During yoga nidra we are conscious of the images, memories, thoughts and emotions arising but we are almost in a dreamlike state so we don't attach or react to them. We have the space to allow them to be here and glean the insights that they have for us.

During this yoga nidra practice, I invite you to dive deeper into your own psyche and discover the messages our emotional discomfort brings. When we are relaxed through yoga nidra we can feel safe enough with ourselves to welcome our emotions and realise that they hold nuggets of wisdom. Go at your own pace. This is your time. Your space. And remember to be kind to yourself. Give yourself permission to simply just be. Everything is waiting for you. You can come back to them any time!

Sign up for the Essential Course On Meditation For Mental Health & Wellbeing - Starting on 17th October - Early Bird Ends 9th October.

Yoga Nidra Instructions

Yoga nidra is best done lying down in pose called savasana. It can also be done seated or walking but most people prefer to receive the full benefits of yoga nidra meditation lying down. Lie on your back, have your palms facing upwards not touching any other part of your body and allow your feet to drop out to the side.

To make yourself comfortable you should lie on a mat or something else that supports you - a bed is ok if you are using this practice at night time or to sleep. You can have an eye mask or something to cover your eyes, small head pillow so your chin is lower than your forehead. Your temperature also drops during the practice so if you feel the cold, have something to cover yourself close by.

Yoga nidra meditation mimics sleep but is much more than our regular night-time practice. We can quickly drop into deeper states of consciousness and brain-wave states that feels like sleep.

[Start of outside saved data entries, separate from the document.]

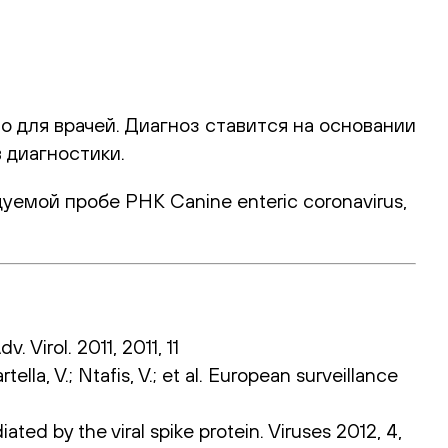
для врачей. Диагноз ставится на основании
 диагностики.
емой пробе РНК Canine enteric coronavirus,
Virol. 2011, 2011, 11
tella, V.; Ntafis, V.; et al. European surveillance
iated by the viral spike protein. Viruses 2012, 4,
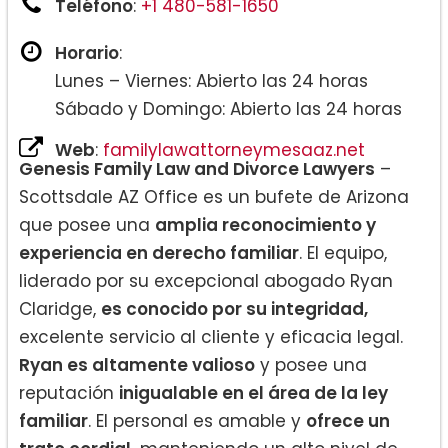
Teléfono
:
+1 480-581-1650
Horario
:
Lunes – Viernes: Abierto las 24 horas
Sábado y Domingo: Abierto las 24 horas
Web
:
familylawattorneymesaaz.net
Genesis Family Law and Divorce Lawyers
–
Scottsdale AZ Office es un bufete de Arizona
que posee una
amplia reconocimiento y
experiencia en derecho familiar
. El equipo,
liderado por su excepcional abogado Ryan
Claridge,
es conocido por su integridad,
excelente servicio al cliente y eficacia legal.
Ryan es altamente valioso
y posee una
reputación
inigualable en el área de la ley
familiar
. El personal es amable y
ofrece un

If, however, you are extremely tired or exhausted you may drift in and out of awareness. Please do not drive immediately after this practice - perhaps leave a 10-15 minute gap or integration period and have some water or tea. Also please set an alarm if you have an important meeting afterwards.

Yoga Nidra Meditation a great practice to do for a nap if you’re feeling tired and after a session you might find it easier to think outside the box, do something creative or problem solve because it mimics the same brain wave patterns we have during sleep.